The second important implication of the fuse analogy is the issue of disabling assertions in the production code. As the comments to the aforementioned article suggest, most engineers tend to disable assertions before shipping the code, especially in the safety critical products. I believe that this is exactly backwards.

I understand that the standard “assert.h” header file is designed to use assertions only in a debug build, so the macro assert() compiles to nothing when the symbol NDEBUG is defined. I strongly suggest rethinking this philosophy, because disabling assertions in the release configuration is like using nails, paper clips, or coins for fuses. Just imagine finding a nail in place of a fuse in a hospital’s operating room or in a dashboard of an airliner? What would you think of this sort of “repairs”?

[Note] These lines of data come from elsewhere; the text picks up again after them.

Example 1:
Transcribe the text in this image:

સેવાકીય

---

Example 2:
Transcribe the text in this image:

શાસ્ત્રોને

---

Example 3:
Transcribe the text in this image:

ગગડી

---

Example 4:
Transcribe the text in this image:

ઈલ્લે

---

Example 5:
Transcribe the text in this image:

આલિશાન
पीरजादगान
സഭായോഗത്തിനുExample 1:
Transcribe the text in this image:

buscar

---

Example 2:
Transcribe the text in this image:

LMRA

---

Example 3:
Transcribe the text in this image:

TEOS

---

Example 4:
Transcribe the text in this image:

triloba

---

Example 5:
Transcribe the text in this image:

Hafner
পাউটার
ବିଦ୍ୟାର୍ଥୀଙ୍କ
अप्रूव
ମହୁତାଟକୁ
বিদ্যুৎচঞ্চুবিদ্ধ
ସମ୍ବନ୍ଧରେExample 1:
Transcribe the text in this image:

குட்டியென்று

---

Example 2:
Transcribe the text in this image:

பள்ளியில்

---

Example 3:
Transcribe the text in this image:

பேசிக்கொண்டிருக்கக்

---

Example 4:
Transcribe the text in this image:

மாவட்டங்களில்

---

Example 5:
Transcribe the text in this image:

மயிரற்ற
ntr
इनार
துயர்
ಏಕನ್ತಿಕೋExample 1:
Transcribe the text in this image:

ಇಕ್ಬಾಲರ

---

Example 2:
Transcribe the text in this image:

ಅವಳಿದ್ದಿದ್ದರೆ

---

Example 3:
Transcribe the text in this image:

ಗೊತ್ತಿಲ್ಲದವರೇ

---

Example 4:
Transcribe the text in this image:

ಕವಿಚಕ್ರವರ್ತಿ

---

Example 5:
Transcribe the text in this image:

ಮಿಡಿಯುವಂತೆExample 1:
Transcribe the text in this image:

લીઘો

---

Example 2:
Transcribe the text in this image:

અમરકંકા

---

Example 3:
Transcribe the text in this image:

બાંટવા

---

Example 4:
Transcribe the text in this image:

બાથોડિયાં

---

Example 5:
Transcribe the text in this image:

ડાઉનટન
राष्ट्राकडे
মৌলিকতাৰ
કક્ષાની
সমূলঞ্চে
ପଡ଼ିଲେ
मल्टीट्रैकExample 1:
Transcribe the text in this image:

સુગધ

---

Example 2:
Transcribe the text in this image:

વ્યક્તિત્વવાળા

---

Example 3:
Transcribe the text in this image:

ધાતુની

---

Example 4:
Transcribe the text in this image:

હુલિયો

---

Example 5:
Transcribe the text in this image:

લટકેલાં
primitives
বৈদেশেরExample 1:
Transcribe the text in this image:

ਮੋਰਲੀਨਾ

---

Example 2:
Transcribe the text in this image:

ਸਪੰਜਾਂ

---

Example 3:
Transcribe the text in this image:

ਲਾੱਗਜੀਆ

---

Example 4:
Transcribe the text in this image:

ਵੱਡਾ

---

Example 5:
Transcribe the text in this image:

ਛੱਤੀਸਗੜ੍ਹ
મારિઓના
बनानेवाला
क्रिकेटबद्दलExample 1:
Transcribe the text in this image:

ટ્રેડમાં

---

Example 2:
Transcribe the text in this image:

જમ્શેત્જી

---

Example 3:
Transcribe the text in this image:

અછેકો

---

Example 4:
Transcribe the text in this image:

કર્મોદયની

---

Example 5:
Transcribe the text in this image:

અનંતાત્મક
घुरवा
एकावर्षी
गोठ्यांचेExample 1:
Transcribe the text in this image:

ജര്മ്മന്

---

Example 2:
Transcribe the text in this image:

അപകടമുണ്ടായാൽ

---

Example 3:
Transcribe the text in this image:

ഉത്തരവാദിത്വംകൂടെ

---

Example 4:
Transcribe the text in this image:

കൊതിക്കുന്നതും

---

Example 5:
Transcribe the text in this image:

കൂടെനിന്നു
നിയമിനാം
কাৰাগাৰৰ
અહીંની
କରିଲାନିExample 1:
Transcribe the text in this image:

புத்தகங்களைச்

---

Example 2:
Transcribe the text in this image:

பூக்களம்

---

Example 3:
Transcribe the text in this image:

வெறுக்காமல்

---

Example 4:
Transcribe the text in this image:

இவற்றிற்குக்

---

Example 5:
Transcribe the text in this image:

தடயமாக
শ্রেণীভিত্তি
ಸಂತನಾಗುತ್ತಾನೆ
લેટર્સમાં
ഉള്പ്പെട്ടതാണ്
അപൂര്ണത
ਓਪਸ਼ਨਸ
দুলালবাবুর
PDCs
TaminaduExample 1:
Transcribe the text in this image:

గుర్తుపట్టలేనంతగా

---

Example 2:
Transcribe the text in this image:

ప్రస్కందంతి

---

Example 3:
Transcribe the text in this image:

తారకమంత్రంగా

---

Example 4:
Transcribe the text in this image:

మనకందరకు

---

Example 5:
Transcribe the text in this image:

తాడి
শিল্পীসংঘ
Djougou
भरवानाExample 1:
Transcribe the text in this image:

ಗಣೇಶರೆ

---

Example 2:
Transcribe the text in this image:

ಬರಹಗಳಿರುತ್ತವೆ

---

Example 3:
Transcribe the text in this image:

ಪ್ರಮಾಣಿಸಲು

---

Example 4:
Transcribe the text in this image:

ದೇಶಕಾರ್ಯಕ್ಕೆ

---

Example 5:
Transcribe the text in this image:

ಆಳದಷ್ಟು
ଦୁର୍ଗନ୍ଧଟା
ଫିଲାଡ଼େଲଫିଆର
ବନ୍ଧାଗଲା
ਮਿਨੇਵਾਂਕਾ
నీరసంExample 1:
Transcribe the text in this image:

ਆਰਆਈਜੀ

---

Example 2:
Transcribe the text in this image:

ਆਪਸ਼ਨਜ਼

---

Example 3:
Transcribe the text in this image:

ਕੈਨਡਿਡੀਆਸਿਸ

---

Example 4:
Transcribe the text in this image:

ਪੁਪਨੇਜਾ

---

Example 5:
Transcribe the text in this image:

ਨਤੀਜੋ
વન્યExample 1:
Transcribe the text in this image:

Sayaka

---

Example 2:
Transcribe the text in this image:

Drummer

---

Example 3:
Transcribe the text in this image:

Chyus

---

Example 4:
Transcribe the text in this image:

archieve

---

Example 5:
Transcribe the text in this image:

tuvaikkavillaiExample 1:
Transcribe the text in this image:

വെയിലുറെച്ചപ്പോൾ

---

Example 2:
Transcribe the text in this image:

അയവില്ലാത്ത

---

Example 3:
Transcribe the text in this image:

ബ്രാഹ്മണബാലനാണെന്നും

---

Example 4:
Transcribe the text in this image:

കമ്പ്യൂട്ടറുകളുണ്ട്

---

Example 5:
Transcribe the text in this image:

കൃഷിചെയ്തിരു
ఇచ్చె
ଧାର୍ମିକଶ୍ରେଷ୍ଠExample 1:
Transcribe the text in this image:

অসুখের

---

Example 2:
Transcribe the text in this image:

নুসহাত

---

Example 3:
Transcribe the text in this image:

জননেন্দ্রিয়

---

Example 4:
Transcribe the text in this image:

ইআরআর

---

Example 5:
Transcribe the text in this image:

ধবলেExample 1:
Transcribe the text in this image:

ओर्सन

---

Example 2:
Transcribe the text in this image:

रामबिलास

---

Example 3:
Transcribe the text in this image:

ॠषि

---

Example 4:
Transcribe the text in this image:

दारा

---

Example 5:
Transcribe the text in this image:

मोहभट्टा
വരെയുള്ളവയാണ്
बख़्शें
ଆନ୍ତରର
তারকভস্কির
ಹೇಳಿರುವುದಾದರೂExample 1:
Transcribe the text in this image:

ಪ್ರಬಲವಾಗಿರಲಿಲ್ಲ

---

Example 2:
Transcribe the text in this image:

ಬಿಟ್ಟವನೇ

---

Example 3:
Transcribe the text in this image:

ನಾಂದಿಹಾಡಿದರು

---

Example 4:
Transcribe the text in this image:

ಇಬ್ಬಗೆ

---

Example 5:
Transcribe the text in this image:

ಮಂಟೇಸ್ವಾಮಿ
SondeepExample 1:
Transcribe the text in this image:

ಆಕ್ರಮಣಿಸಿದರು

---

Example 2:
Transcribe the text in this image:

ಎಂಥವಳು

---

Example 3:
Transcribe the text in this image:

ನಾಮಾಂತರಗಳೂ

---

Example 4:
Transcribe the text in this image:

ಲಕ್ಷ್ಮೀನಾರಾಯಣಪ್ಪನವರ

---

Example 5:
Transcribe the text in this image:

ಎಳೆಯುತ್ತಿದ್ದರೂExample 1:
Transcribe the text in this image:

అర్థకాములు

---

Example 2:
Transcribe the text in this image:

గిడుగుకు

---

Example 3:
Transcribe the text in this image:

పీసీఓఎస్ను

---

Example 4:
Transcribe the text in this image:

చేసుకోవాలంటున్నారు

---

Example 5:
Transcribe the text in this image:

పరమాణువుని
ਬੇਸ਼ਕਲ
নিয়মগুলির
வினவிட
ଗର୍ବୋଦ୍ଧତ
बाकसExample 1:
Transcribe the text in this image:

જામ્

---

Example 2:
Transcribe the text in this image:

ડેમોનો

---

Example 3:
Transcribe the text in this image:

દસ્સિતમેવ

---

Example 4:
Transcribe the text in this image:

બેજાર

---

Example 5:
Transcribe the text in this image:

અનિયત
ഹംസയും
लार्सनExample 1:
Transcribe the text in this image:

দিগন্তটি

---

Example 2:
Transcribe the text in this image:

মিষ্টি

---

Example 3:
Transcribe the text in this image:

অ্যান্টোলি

Yet, by disabling assertions in our code we do exactly this.

I believe it is very important to understand that assertions have a very important role to play, especially in the filed and especially in the mission-critical systems, because they add additional safety layer in the software. Perhaps the biggest fallacy of our profession is the naïve optimism that our software will not fail. In a nutshell we somehow believe that when we stop checking for errors, they will stop occurring. After all–we don’t see them anymore. But this is not how computer systems work. An error, no matter how small, can cause catastrophic failure. With software, there are no “small” errors. Our software is either in complete control over the machine or it isn’t. Assertions help us know when we lose control.

So what do I suggest we do when the assertion fires in the filed? The proper course of action requires a lot of thinking and sometimes a lot of work. In safety-critical systems software failure should be part of the fault-tree analysis. Sometimes, reaching a fail-safe state requires some redundancy in the hardware. In any case, the assertion failures should be extensively tested.

But this is really the best we can do.